2009/09/22

Estilete

Desconfio sempre dos entusiasmos bovinos em redor de certos autores. Como o recente e orgástico alarde à volta do escritor Roberto Bolaño. Está na boca de toda a gente. Fizeram-lhe até uma festa de lançamento com direito a leitura de excertos pela Soraia Chaves e shots de margueritas. Um horror. A literatura já não é o que era. A literatura, mesmo a que se quer decente, a tal do cânone, está na moda. E tudo o que está na moda perde o encanto. Torna-se ordinário. Quero os livros que leio para mim. É uma coisa um bocado parva e elitista mas que assumo. Não faço questão de os partilhar, aos meus livros, com ninguém. Muitos menos de os escalpelizar, analisar, comentar, comparar enquanto bebo martinis e estilhaço, com uma boca ultra shiny, um croquete de porco preto. Por exemplo, nunca encontrei ninguém que, como eu, tivesse lido o Em Nome da Terra.
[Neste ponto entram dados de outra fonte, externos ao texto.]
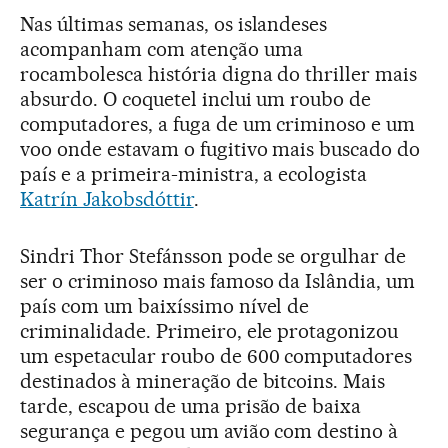
Nas últimas semanas, os islandeses
acompanham com atenção uma
rocambolesca história digna do thriller mais
absurdo. O coquetel inclui um roubo de
computadores, a fuga de um criminoso e um
voo onde estavam o fugitivo mais buscado do
país e a primeira-ministra, a ecologista
Katrín Jakobsdóttir
.
Sindri Thor Stefánsson pode se orgulhar de
ser o criminoso mais famoso da Islândia, um
país com um baixíssimo nível de
criminalidade. Primeiro, ele protagonizou
um espetacular roubo de 600 computadores
destinados à mineração de bitcoins. Mais
tarde, escapou de uma prisão de baixa
segurança e pegou um avião com destino à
É, de todos os livros que li, o que mais gosto, o que mais me comove, o que amo em silêncio, com algum embaraço. Vivo na ilusão de que o Vergílio Ferreira o escreveu para mim. Gosto de acreditar que, apesar de muitos o terem lido, só eu me deixei envolver por aquela teia de palavras, só eu fui capaz de lhe ir ao âmago porque só eu sei o que é viver dentro de um corpo morto. Temo, juro que temo, o dia em que a Bárbara Guimarães, entrevistada por uma qualquer Ana Sousa Dias, faiscando os olhos impecavelmente maquilhados, ajeitando a gola do vestido José António Tenente, enuncie o Em Nome da Terra como o seu livro permanente de cabeceira. Nesse dia, eu sei, o destino será meu amigo e deixará ao meu alcance um estilete que hei-de enterrar no peito para por fim à humilhação suprema de ver o meu livro amado por quem desprezo com fúria e insensatez. Nunca mais lerei um livro na vida.